Investors ditched shares in a quartet of FTSE giants on Thursday morning, recoiling at financial updates ranging from Royal Bank of Scotland’s £8.2 billion loss to Standard Life’s failure to justify its hefty share price premium.
RBS (RBS.L) was the biggest stinker, with shares slumping nearly 7% to 330p as investors couldn’t ‘get rid of their shares quick enough’, according to Marc Kimsey, senior trader at Accendo Markets.
Ross McEwan, chief executive of the 81% state-owned group, told the BBC’s Today Programme that it would take three to five years for the bank to recover after reporting 2013’s pre-tax profit loss of 8.24 billion. This was worse than the City expected, with analysts suggesting that RBS had paid for its faster-than expected ‘de-risking’.
RBS yesterday announced that it intended to sell its remaining 28% stake in Direct Line Insurance (DLGD.L) through a placing of shares to institutional investors
The bank is least-liked FTSE 100 stock among analysts and its shares have hardly moved over the past 12 months. One of the few analysts not advising clients to ditch RBS shares, Liberum’s Cormac Leech, said ‘buy on the dips’.
Troubled RSA Insurance Group (RSA.L), another little-liked blue chip stock, wasn’t far behind. Shares dropped 3.1% to 99p after the struggling insurance company also missed City expectations for 2013 profits (pre-tax loss of £244 million), while confirming reports of a rights issue to raise £775 million.
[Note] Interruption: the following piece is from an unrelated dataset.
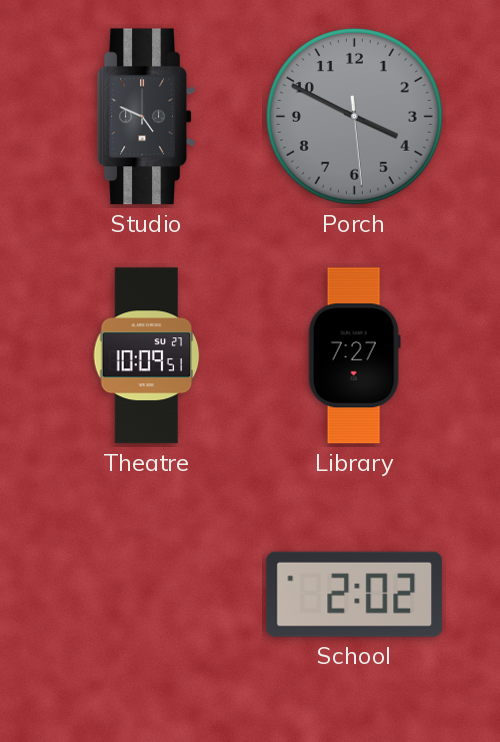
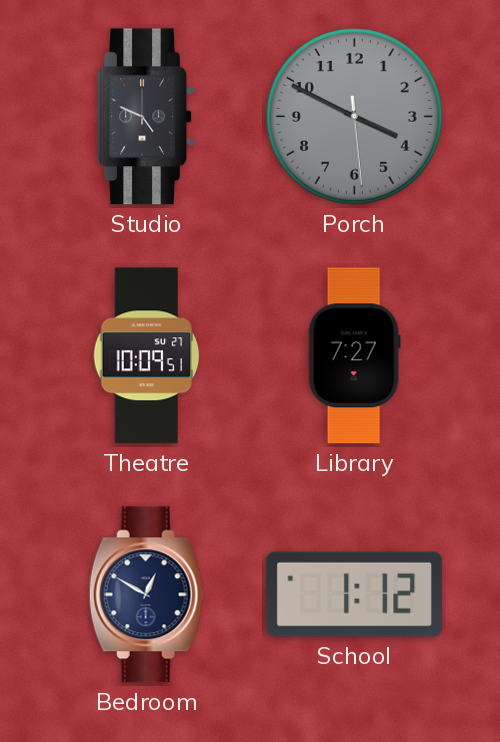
Bedroom: none -> 12:50
School: 2:02 -> 1:12
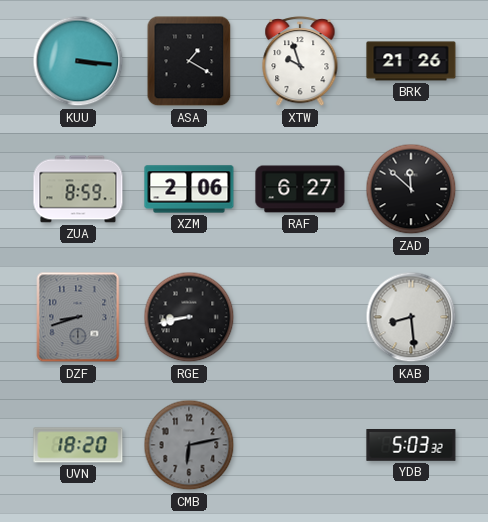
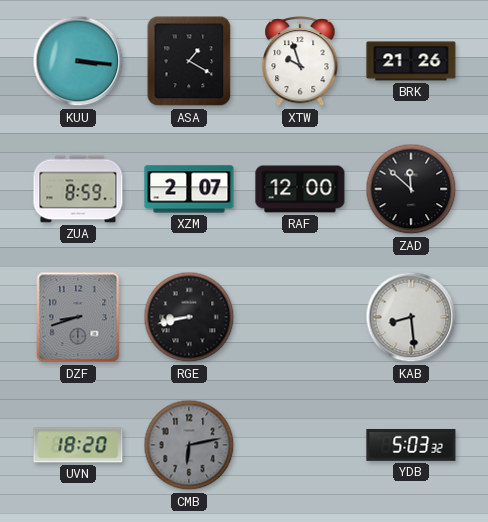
XZM: 2:06 -> 2:07
RAF: 6:27 -> 12:00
Stephen Hester, the former RBS boss who is the group’s new chief executive, tried to convince investors drastic action was being taken to turn around the group’s fortunes. ‘RSA’s 2013 results are poor and we need to grasp the nettles of both underperformance and undercapitalisation,’ he said.
But he didn’t win over Nick Johnson, an analyst at Numis: ‘We continue to see downside risk and move to a REDUCE rating given recent share price strength,’ he said.
A more nuanced set of results from WPP (WPP.L) didn’t prevent a 4.3% share price decline for the world’s largest advertising company. The company reported 2013 like-for-like revenues up 3.5%, a 20% rise in its full-year dividend to 34.2p and an increase in its share buy-back programms.
But margins were hit by emerging market exchange rates.
Roddy Davidson, analyst at Westhouse, was ‘encouraged by the strong cash generation, income growth, news on share buybacks, positive start to the current year and strong momentum in new business wins’.
Standard Life (SL.L) garnered more publicity for its warning that a ‘yes’ vote to Scottish independence could see the insurer and asset manager move parts of its operations out of the country, than its forecast-beating 2013 results.
The Edinburgh-based company announced a 13% drop in operating profit before to £751 million, the decline due to a number of one-offs.
There’s better value elsewhere though, noted Shore Capital’s insurance company specialist Eamonn Flanagan: ‘There is no doubting the group’s credentials as an asset accumulator…However, within the asset management sector, we prefer the likes of Jupiter and do not view Standard Life’s rating as compelling compared to its quoted asset management peers.’
Other investors clearly agreed with Flanagan: Standard Life shares fell 3% to 373p while Jupiter (JUP.L) rose 4% to 419p after the funds group reported a 55% surge in 2013 pre-tax profits, despite its funds’ performance waning and margins tightening.
The biggest winners of the day were to be found on the mid-cap index. Copper miner Kazakhmys (KAZ.L) leapt 17% higher to 261p on plans to sell its underperforming mines, while hedge fund manager Man Group (EMG.L) rose 12% to 93p after announcing it would repurchase $115 million of shares.
Amid the flurry of disappointing financial updates, the FTSE 100 fell 0.6% to 6,755, in line with declines on other European markets. Buffeted by concerns about rising political tensions over Ukraine, the blue chip index has fallen some 100 points over the past three days, bringing an end to a rally of three weeks. That rally came after a turbulent January – amid fears over the ’tapering’ of US stimulus and the health of emerging markets – which in turn followed a strong 2013 in which the FTSE 100 rose 14%.
But investors are set to pile more money into UK shares, according to a survey from Schroders. Almost two thirds (64%) of UK investors polled by the asset manager are more confident about investment opportunities this year compared to less than half (41%) last year.
The biggest FTSE 100 winners of 2014 so far have been miners Fresnillo and Randgold, both up just shy of 30% as they track the prices of silver and gold higher.